Just a few weeks ago, Vice President Joe Biden emphasized that city, county and state fiscal woes “would not be borne on the backs of public safety personnel.” Evidently Joe’s friend, Mayor James Baker, and so many other public officials, didn’t tune into CNN for that speech.

"I find it difficult to comprehend that an elected official would endanger his constituents and end the careers of so many dedicated firefighter/EMT's based on retaliation." said Michelle Jones, a resident of the 40 Acres section of the city.

"The mayor is pointing the finger of blame at the firefighter's union,' she added, 'when in reality, it is his (Baker's) decision alone that will soon place the citizens of Wilmington at risk."

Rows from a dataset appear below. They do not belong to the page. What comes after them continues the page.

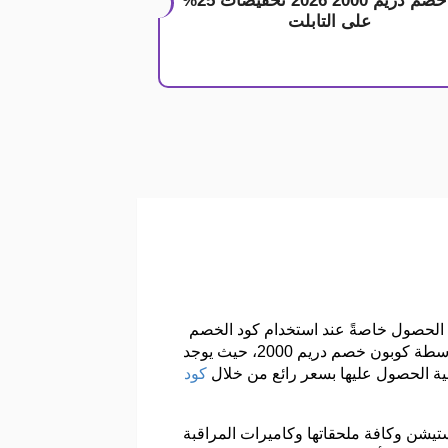
كود خصم دريم 2000 2026 تخفيضات 25%
على التابلت
ل سعر شراء يمكن الحصول خاصةً عند استخدام كود الخصم
في تأكيد طلب الشراء وخصومات لامثيل لها من قبل المتجر في قسيمة شراء دريم 2000 عند إتمام عملية الدفع بواسطة كوبون خصم دريم 2000، حيث يوجد
نية الحصول عليها بسعر رائع من خلال
كود
 دريم 2000، بالإضافة إلى جميع أجهزة البلايستيشن وكافة ملحقاتها وكاميرات المراقبة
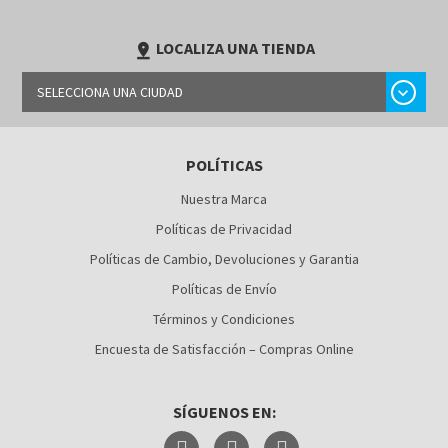
LOCALIZA UNA TIENDA
pin_drop
chevron_right
SELECCIONA UNA CIUDAD
BARRANQUILLA
POLÍTICAS
BOGOTÁ
Nuestra Marca
BUCARAMANGA
Políticas de Privacidad
CALI
Políticas de Cambio, Devoluciones y Garantia
Políticas de Envío
CÚCUTA
Términos y Condiciones
MEDELLÍN
Encuesta de Satisfacción – Compras Online
MONTERÍA
SÍGUENOS EN:
NEIVA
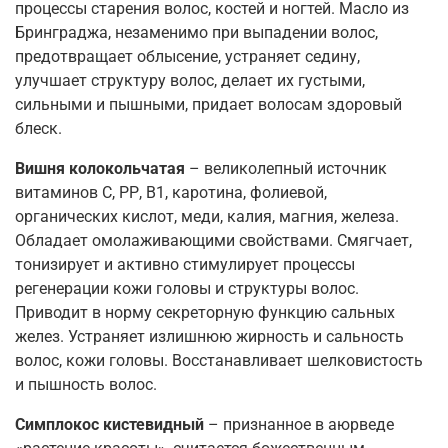
процессы старения волос, костей и ногтей. Масло из
Бринграджа, незаменимо при выпадении волос,
предотвращает облысение, устраняет седину,
улучшает структуру волос, делает их густыми,
сильными и пышными, придает волосам здоровый
блеск.
Вишня колокольчатая
– великолепный источник
витаминов С, РР, В1, каротина, фолиевой,
органических кислот, меди, калия, магния, железа.
Обладает омолаживающими свойствами. Смягчает,
тонизирует и активно стимулирует процессы
регенерации кожи головы и структуры волос.
Приводит в норму секреторную функцию сальных
желез. Устраняет излишнюю жирность и сальность
волос, кожи головы. Восстанавливает шелковистость
и пышность волос.
Симплокос кистевидный
– признанное в аюрведе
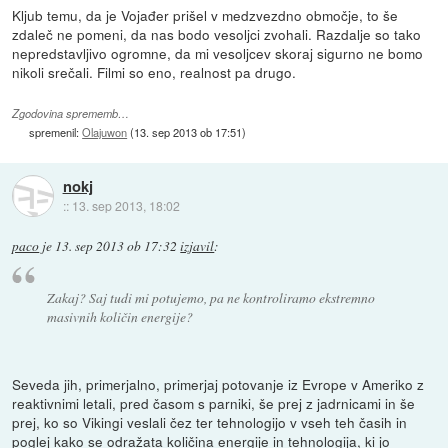
Kljub temu, da je Vojađer prišel v medzvezdno območje, to še
zdaleč ne pomeni, da nas bodo vesoljci zvohali. Razdalje so tako
nepredstavljivo ogromne, da mi vesoljcev skoraj sigurno ne bomo
nikoli srečali. Filmi so eno, realnost pa drugo.
Zgodovina sprememb…
spremenil:
Olajuwon
(
13. sep 2013 ob 17:51
)
nokj
::
13. sep 2013, 18:02
paco
je
13. sep 2013 ob 17:32
izjavil
:
Zakaj? Saj tudi mi potujemo, pa ne kontroliramo ekstremno
masivnih količin energije?
Seveda jih, primerjalno, primerjaj potovanje iz Evrope v Ameriko z
reaktivnimi letali, pred časom s parniki, še prej z jadrnicami in še
prej, ko so Vikingi veslali čez ter tehnologijo v vseh teh časih in
poglej kako se odražata količina energije in tehnologija, ki jo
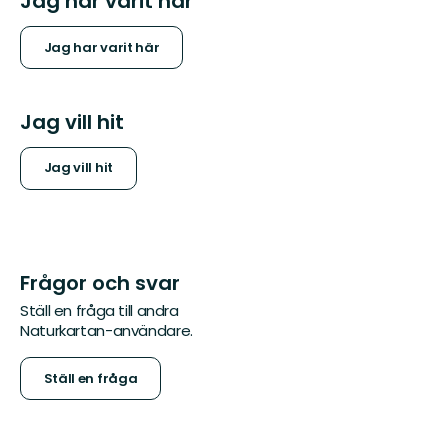
Jag har varit här
Jag har varit här
Jag vill hit
Jag vill hit
Frågor och svar
Ställ en fråga till andra
Naturkartan-användare.
Ställ en fråga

Update: On May 7, 2009, President Barack Obama fulfilled a campaign commitment by proposing a huge funding increase for Staffing for Adequate Fire and Emergency Response (SAFER) grants, which has been the IAFF's signature program. The extra funding is being made available to career departments in order to keep firefighters in firehouse, not the unemployment line. A portion of these funds could be directed to the Wilmington Fire Department, if someone would simply apply for the assistance.